## [Task item]
Could you retype every entry below exactly as written?

## [Source information]
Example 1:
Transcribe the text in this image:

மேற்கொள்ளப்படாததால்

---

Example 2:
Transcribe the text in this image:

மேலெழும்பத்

## [Result below]
Example 1:
Transcribe the text in this image:

மேற்கொள்ளப்படாததால்

---

Example 2:
Transcribe the text in this image:

மேலெழும்பத்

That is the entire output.